Bill Grangers Lamb With Saffron Rice
Recipe Sourced from Bill Granger – Bills Open Kitchen
250g (1 cup) plain yoghurt
2 garlic cloves, crushed
1 tablespoon fresh ginger, grated
1 teaspoon ground tumeric
1 teaspoon ground cumin
1 teaspoon ground coriander
2 tablespoons lemon juice
4 x 200 g (7 oz) lamb backstraps
Freshly ground black pepper
Mint leaves, to garnish
Saffron rice (below)
Spinach Raita (below)
Place all the ingredients, except the lamb, salt and pepper in a bowl and stir well to combine. Add the lamb then cover with plastic wrap and place in the refrigerator to marinate for 2 hours, bring to room temperature in the last 30 minutes.
Preheat the over to 240˚C. Place the lamb on a baking tray, season with salt and pepper, and cook in the oven for 18 – 20 minutes, or until cooked to your liking. Remove from the oven, cover with foil and rest for 5 minutes. Cut the lamb into slices on the diagonal and place on a serving plate. Garnish with mint leaves and serve with saffron rice, spinach raita and a glass of Pfeiffer Pinot Noir.
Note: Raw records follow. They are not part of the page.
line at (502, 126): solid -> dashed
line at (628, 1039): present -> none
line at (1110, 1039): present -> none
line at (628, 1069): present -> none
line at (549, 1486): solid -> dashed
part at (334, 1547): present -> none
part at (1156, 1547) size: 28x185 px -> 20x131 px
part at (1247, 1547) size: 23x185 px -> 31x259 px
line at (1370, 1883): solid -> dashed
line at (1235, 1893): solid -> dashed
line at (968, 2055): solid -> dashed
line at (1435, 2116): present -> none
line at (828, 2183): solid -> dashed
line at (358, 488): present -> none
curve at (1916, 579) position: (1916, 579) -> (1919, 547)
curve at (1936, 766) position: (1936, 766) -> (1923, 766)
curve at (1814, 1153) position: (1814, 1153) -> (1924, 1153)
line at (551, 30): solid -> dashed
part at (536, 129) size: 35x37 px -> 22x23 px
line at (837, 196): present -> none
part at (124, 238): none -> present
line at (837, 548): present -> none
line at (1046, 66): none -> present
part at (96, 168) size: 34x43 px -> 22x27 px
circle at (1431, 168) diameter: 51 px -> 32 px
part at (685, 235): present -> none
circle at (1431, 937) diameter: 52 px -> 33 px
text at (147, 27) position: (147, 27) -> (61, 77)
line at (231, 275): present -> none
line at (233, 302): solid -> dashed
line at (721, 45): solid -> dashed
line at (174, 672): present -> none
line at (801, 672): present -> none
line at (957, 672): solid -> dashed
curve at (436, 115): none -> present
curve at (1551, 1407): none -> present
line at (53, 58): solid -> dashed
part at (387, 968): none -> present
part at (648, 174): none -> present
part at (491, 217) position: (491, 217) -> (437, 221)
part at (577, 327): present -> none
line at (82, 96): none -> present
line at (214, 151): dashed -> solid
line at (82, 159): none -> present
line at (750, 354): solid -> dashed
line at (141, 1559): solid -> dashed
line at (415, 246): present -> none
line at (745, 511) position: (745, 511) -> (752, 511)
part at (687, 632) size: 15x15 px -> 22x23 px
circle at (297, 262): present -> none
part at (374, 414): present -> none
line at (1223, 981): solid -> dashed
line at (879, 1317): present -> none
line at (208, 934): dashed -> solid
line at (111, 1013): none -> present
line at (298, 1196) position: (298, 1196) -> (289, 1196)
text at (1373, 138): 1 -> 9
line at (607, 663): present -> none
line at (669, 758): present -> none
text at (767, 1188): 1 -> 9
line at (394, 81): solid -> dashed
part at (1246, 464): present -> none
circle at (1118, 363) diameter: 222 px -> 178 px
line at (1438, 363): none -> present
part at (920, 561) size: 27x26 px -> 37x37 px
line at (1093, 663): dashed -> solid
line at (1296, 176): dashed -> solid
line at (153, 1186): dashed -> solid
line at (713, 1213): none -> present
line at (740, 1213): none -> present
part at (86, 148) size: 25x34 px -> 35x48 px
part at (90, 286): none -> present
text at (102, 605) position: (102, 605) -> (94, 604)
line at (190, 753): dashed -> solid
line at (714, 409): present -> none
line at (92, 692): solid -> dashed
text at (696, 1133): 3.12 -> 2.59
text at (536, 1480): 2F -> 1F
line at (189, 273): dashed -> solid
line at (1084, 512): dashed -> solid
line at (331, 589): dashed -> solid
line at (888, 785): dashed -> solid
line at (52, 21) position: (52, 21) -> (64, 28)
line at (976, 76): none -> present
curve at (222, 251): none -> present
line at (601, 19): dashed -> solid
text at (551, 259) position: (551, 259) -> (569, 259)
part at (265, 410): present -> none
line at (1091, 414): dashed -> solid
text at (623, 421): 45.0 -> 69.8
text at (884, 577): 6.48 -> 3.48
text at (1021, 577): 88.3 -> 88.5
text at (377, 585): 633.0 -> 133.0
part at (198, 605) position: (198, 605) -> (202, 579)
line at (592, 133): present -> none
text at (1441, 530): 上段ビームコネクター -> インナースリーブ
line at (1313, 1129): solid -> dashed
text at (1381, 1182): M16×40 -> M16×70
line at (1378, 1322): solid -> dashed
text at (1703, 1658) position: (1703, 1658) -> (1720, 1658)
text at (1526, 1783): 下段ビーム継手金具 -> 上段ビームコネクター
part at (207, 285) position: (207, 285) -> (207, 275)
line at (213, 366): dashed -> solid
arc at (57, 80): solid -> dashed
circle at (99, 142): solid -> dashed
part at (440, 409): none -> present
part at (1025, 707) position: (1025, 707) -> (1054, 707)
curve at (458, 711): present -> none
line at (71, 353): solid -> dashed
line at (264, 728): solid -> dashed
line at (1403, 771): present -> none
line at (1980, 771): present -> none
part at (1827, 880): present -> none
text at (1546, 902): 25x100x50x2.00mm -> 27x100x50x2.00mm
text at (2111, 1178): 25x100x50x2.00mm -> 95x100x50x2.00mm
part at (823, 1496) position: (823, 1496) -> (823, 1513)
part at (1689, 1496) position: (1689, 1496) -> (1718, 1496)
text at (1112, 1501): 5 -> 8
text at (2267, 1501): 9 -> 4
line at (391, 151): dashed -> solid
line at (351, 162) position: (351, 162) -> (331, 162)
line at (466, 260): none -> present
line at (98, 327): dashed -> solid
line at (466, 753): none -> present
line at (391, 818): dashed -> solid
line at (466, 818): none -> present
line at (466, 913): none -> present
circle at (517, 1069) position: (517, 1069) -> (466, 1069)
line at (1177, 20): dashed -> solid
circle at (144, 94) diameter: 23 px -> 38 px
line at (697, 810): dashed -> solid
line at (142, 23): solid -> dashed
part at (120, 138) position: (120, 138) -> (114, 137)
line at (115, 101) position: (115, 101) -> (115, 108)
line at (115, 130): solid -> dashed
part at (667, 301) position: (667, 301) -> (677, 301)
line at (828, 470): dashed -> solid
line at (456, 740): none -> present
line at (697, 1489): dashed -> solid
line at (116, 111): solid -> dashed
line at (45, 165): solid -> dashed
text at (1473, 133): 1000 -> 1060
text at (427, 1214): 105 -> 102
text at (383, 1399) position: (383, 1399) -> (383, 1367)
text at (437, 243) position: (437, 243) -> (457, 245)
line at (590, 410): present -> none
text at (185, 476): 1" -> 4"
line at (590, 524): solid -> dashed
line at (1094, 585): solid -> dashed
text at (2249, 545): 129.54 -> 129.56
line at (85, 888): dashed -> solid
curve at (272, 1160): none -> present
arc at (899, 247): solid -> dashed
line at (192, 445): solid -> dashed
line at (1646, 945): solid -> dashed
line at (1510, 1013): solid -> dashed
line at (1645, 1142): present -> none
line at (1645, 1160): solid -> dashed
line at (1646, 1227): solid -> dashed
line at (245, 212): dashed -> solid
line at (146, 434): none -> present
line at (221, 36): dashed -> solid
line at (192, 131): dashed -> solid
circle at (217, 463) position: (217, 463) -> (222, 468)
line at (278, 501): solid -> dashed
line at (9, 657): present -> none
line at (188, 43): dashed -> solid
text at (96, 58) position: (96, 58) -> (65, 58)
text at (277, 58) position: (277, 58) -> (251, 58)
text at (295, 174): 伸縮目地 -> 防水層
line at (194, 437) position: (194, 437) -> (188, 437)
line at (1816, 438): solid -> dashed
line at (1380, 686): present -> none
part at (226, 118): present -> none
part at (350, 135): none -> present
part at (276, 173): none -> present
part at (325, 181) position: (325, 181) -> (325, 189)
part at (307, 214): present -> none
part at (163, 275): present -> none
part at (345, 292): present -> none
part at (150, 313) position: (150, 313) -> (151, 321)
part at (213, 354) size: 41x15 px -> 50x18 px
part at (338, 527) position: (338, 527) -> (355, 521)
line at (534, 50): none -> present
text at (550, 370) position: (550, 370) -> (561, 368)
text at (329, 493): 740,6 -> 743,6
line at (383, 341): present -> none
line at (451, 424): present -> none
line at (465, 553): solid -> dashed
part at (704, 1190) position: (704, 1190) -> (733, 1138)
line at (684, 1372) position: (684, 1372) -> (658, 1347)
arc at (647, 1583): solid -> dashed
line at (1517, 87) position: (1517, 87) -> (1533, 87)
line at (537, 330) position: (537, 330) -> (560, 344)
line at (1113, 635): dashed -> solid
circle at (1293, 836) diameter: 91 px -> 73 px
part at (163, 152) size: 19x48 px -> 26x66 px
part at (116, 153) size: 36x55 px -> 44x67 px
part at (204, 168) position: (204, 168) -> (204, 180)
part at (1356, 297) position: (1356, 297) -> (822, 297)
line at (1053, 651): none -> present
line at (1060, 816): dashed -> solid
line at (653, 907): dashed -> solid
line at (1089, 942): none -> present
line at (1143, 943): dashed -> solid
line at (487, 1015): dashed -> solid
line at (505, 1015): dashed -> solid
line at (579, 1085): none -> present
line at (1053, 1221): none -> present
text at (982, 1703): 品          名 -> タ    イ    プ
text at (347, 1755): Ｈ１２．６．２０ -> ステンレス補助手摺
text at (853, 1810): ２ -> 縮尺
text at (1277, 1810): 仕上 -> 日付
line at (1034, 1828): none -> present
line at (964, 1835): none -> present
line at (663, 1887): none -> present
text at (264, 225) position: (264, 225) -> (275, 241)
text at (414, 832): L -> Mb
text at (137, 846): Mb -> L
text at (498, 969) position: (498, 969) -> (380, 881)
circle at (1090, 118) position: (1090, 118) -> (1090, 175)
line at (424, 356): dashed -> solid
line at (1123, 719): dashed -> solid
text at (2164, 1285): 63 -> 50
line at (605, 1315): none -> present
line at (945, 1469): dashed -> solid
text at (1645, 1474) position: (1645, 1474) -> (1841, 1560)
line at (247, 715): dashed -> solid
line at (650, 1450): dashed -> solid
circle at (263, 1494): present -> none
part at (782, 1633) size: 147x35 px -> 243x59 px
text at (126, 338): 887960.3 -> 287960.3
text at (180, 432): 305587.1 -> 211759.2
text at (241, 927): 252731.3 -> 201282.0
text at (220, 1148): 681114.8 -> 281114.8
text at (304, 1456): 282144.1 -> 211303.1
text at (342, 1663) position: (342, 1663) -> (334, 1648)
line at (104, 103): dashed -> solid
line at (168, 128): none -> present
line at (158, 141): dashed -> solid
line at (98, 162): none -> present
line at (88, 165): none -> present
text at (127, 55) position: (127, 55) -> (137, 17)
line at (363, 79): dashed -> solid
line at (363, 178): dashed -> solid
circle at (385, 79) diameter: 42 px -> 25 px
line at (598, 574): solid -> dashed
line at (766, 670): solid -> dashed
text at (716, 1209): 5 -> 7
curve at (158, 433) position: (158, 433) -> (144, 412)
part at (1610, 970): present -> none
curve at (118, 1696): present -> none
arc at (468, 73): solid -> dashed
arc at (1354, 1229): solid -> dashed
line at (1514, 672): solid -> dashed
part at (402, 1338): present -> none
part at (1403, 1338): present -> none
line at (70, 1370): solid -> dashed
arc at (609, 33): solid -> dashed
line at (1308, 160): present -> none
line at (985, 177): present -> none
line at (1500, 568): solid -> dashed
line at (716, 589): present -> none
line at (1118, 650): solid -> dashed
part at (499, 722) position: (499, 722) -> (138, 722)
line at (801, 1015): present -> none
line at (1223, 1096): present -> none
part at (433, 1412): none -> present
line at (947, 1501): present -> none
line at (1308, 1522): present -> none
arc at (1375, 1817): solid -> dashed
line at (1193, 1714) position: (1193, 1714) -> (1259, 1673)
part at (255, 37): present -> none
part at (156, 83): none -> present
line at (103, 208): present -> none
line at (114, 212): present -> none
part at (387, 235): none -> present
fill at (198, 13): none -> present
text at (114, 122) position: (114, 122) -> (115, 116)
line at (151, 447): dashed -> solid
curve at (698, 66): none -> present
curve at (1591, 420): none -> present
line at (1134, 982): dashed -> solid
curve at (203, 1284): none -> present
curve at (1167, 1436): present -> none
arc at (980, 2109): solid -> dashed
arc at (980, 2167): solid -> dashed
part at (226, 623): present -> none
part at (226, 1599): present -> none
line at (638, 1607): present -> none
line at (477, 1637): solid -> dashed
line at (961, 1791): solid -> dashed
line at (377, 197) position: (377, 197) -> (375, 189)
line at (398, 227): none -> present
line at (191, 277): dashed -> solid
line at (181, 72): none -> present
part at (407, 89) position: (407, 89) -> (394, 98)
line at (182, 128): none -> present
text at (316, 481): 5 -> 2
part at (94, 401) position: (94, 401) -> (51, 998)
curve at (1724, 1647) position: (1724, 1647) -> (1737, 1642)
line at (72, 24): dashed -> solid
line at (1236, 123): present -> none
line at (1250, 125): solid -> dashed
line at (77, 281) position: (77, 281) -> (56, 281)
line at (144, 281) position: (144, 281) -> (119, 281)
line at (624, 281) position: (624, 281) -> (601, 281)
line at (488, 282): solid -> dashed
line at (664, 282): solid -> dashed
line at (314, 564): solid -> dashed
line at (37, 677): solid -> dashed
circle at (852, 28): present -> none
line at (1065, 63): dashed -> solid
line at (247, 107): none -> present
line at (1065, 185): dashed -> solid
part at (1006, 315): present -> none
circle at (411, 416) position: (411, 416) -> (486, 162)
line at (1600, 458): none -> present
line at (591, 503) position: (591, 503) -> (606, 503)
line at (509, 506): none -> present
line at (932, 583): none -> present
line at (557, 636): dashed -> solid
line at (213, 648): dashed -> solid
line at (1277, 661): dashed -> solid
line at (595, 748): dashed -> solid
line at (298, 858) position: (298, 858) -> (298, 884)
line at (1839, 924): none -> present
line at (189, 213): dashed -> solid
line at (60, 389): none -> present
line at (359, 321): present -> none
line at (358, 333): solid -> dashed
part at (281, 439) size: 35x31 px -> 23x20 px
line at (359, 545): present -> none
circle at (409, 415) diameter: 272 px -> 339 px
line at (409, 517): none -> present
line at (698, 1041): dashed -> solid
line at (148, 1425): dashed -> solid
1 tablespoon vegetable oil
1 teaspoon butter
1 onion, finely sliced
1 teaspoon sea salt
500 g (2 ½ cups) basmati rice
2 pinches saffron threads
30 g (1/4 cup) sultanas
2 tablespoons toasted flake almonds
Place a large pan with a tight-fitting lid over a medium to high heat. Add the oil, butter, onion and salt and cook for 5 to 10 minutes, or until lightly coloured. Add the rice and stir for 1 minute. Ad 1 litre (4 cups) boiling water, saffron and sultanas and bring to the boil. Cover, reduce heat to low and cook for 10 minutes. Turn off the heat and leave the pan for 10 minutes. Do not lift the lid as it will interrupt the cooking process. Serve immediately with toasted flaked almonds over the top.
To make a simple raita just wilt some English spinach in a frying pan. Leave to cool then mix with plain yoghurt, lemon juice, sea salt and black pepper.